Changes in store for CalSTRS earnings limits

Members of the California State Teachers Retirement System, and those who employ them, should be aware of new regulations regarding post-retirement earnings limits.

Based on new IRS provisions, Assembly Bill 506, Furutani, D-Long Beach, which has been signed by the governor, reduces the post-retirement earnings limitation to $0 for retirees under the age of 60 for the first six months after retirement as of July 1, 2010.

It also extends the sunset dates for the post-retirement earnings limit exemptions to June 30, 2012, and expands eligibility to members who retired on or before Jan. 1, 2009. ACSA had taken a support position on the bill based on the extension of the earnings limitations to 2012.

The signing of the bill is a timely reminder for CalSTRS members and employers of the rules and regulations surrounding earnings limitations. Aside from the new provisions outlined in AB 506, employers should be reminded that the post-retirement earnings limitation for the 2009-10 fiscal year is $30,580.

Upon retaining the services of a retired member, employers are required to 1) notify the retired member of the new earnings limit; 2) maintain accurate records of the retired member’s earnings; and 3) report those earnings to the retired member and to CalSTRS monthly, using member code 2 and assigned code 61, regardless of the method of payment or the fund from which the payments were made.

It should be noted that even independent consultants or contractors are subject to these limitations. If district resources are used, these employees fall under the regulations of the law.
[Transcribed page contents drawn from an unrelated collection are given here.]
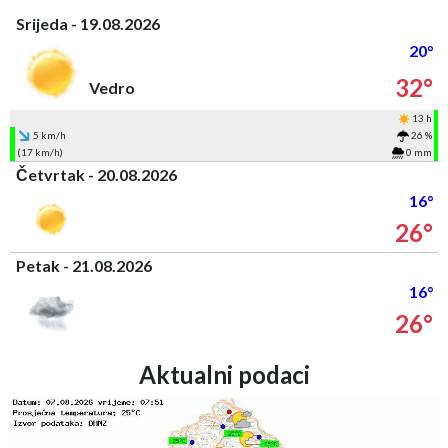
Srijeda - 19.08.2026
20°
32°
Vedro
13 h
5 km/h
26 %
(17 km/h)
0 mm
Četvrtak - 20.08.2026
16°
26°
Petak - 21.08.2026
16°
26°
Aktualni podaci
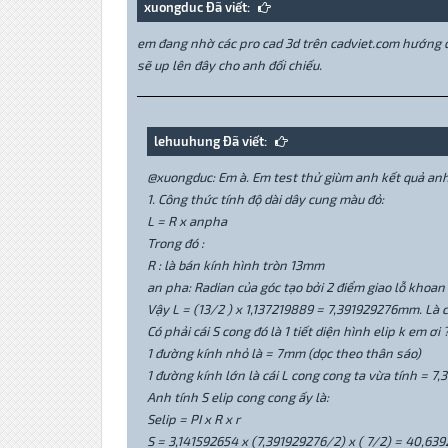
xuongduc Đã viết:
em đang nhờ các pro cad 3d trên cadviet.com hướng d
sẽ up lên đây cho anh đối chiếu.
lehuuhung Đã viết:
@xuongduc: Em à. Em test thử giùm anh kết quả anh
1. Công thức tính độ dài dây cung màu đỏ:
L = R x anpha
Trong đó :
R : là bán kính hình tròn 13mm
an pha: Radian của góc tạo bởi 2 điểm giao lỗ khoan
Vậy L = (13/2 ) x 1,137219889 = 7,391929276mm. Là 
Có phải cái S cong đó là 1 tiết diện hình elip k em ơi 
1 đường kính nhỏ là = 7mm (dọc theo thân sáo)
1 đường kính lớn là cái L cong cong ta vừa tính = 
Anh tính S elip cong cong ấy là:
Selip = PI x R x r
S = 3,141592654 x (7,391929276/2) x ( 7/2) = 40,63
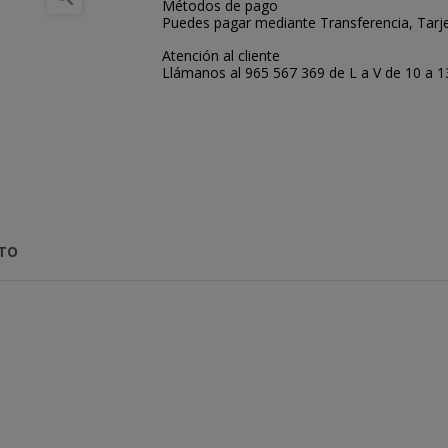
Métodos de pago
Puedes pagar mediante Transferencia, Tarje
Atención al cliente
Llámanos al 965 567 369 de L a V de 10 a 13:
CTO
Any activity considered to be creditable service is subject to the earnings limitation. Creditable service generally includes any position in pre-kindergarten through community college that requires a credential, certificate or permit, among others.

If a retired member earns more than is allowed, the member’s retirement allowance will be reduced by the amount of compensation that exceeds the earnings limitation. School districts report retiree earnings to CalSTRS. Upon receipt of a report of post-retirement earnings, CalSTRS will send retirees a letter explaining that these earnings will be counted toward the earnings limitation.
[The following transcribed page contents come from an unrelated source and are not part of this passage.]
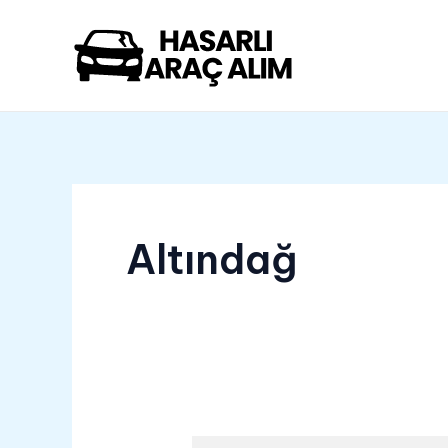
İçeriğe
atla
Altındağ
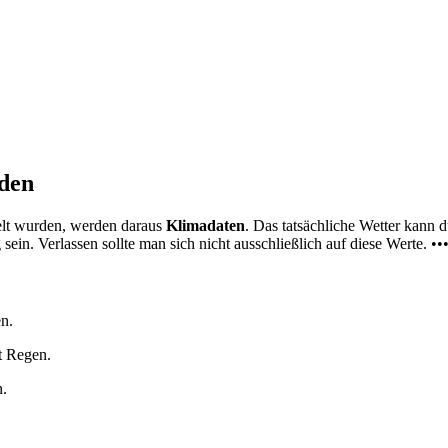
nden
elt wurden, werden daraus
Klimadaten
. Das tatsächliche Wetter kann
ein. Verlassen sollte man sich nicht ausschließlich auf diese Werte. ••
n.
t Regen.
n.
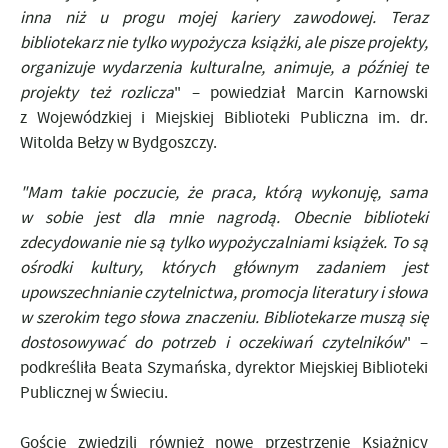
inna niż u progu mojej kariery zawodowej. Teraz
bibliotekarz nie tylko wypożycza książki, ale pisze projekty,
organizuje wydarzenia kulturalne, animuje, a później te
projekty też rozlicza
" – powiedział Marcin Karnowski
z Wojewódzkiej i Miejskiej Biblioteki Publiczna im. dr.
Witolda Bełzy w Bydgoszczy.
"Mam takie poczucie, że praca, którą wykonuję, sama
w sobie jest dla mnie nagrodą. Obecnie biblioteki
zdecydowanie nie są tylko wypożyczalniami książek. To są
ośrodki kultury, których głównym zadaniem jest
upowszechnianie czytelnictwa, promocja literatury i słowa
w szerokim tego słowa znaczeniu. Bibliotekarze muszą się
dostosowywać do potrzeb i oczekiwań czytelników
" –
podkreśliła Beata Szymańska, dyrektor Miejskiej Biblioteki
Publicznej w Świeciu.
Goście zwiedzili również nowe przestrzenie Książnicy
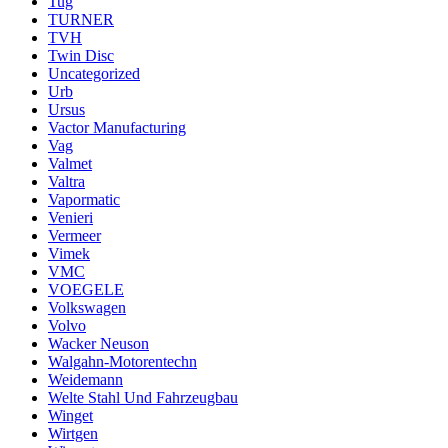
Tug
TURNER
TVH
Twin Disc
Uncategorized
Urb
Ursus
Vactor Manufacturing
Vag
Valmet
Valtra
Vapormatic
Venieri
Vermeer
Vimek
VMC
VOEGELE
Volkswagen
Volvo
Wacker Neuson
Walgahn-Motorentechn
Weidemann
Welte Stahl Und Fahrzeugbau
Winget
Wirtgen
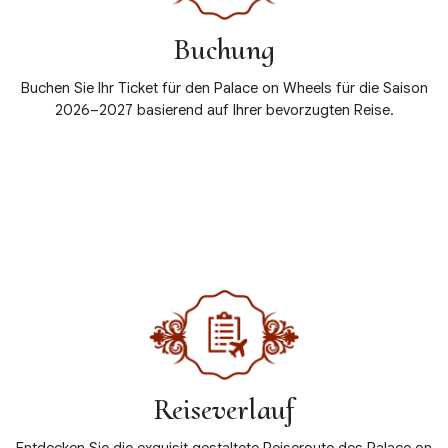
Buchung
Buchen Sie Ihr Ticket für den Palace on Wheels für die Saison
2026–2027 basierend auf Ihrer bevorzugten Reise.
Details anzeigen
Reiseverlauf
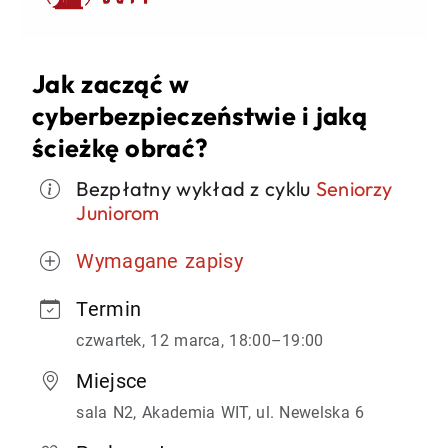
Jak zacząć w
cyberbezpieczeństwie i jaką
ścieżkę obrać?
Bezpłatny wykład z cyklu
Seniorzy
Juniorom
Wymagane zapisy
Termin
czwartek, 12 marca, 18:00–19:00
Miejsce
sala N2, Akademia WIT, ul. Newelska 6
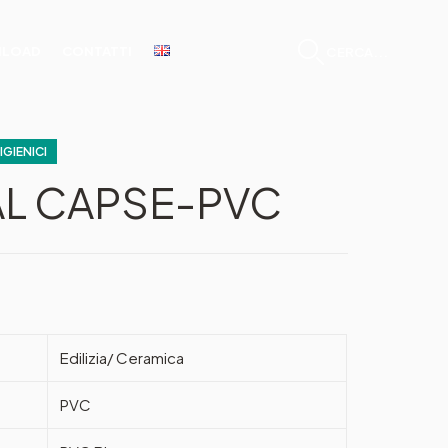
LOAD
CONTATTI
CERCA...
IGIENICI
AL CAPSE-PVC
Edilizia/ Ceramica
PVC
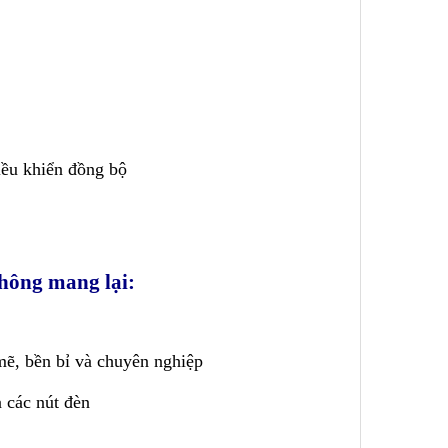
iều khiển đồng bộ
thông mang lại:
mẽ, bền bỉ và chuyên nghiệp
ả các nút đèn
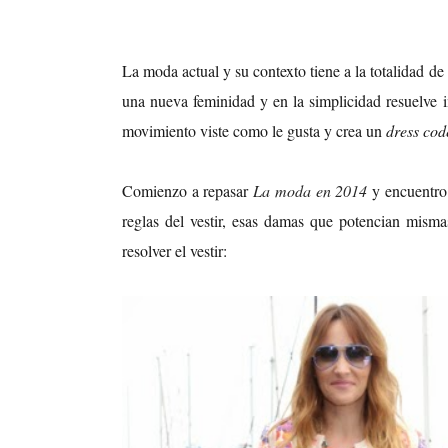
La moda actual y su contexto tiene a la totalidad de
una nueva feminidad y en la simplicidad resuelve
movimiento viste como le gusta y crea un
dress cod
Comienzo a repasar
La moda en 2014
y encuentr
reglas del vestir, esas damas que potencian mism
resolver el vestir:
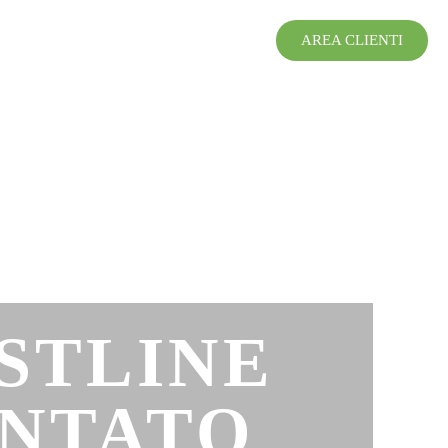
AREA CLIENTI
STLINE
ANTATO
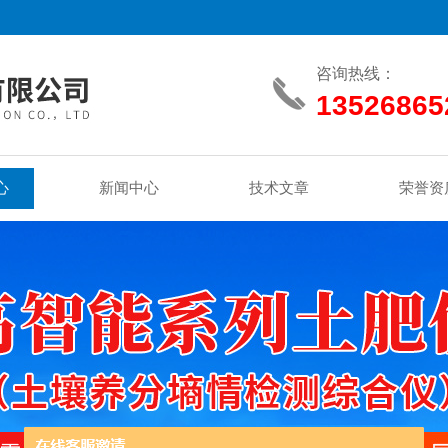
咨询热线：
13526865
心
新闻中心
技术文章
荣誉资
If a retiree’s post-retirement earnings reach half the limit, the retiree will be sent a second letter informing the retiree that the midpoint of the limit has been reached. If the retiree exceeds the earnings limit, a third and final letter will be sent informing the retiree that the earnings limit has been exceeded and that CalSTRS will begin to deduct excess earnings from the monthly retirement allowance.

The allowance must be reduced dollar-for-dollar by the amount of earnings in excess of the limit.

There are certain exemptions to the earnings limitations. Exemptions include those who have been retired at least 12 months without performing any service; those who provide direct classroom instruction in certain settings; those who return to administrative roles under certain emergency situations; and those who are appointed or assigned as an administrator. Employers must file exemptions prior to or as soon as the retired member begins working.

There are also several restrictions in place. For example, those who retired with a CalSTRS “Retirement Incentive” will lose the increased retirement allowance attributable to either incentive if they return to work within five years of retirement to the LEA that granted the incentive.

Another restriction prohibits CalSTRS retirees from returning to work in classified positions unless a K-12 school needs an aide in a high pupil-to-teacher ratio class or to provide one-on-one instruction in remedial classes or for underprivileged students.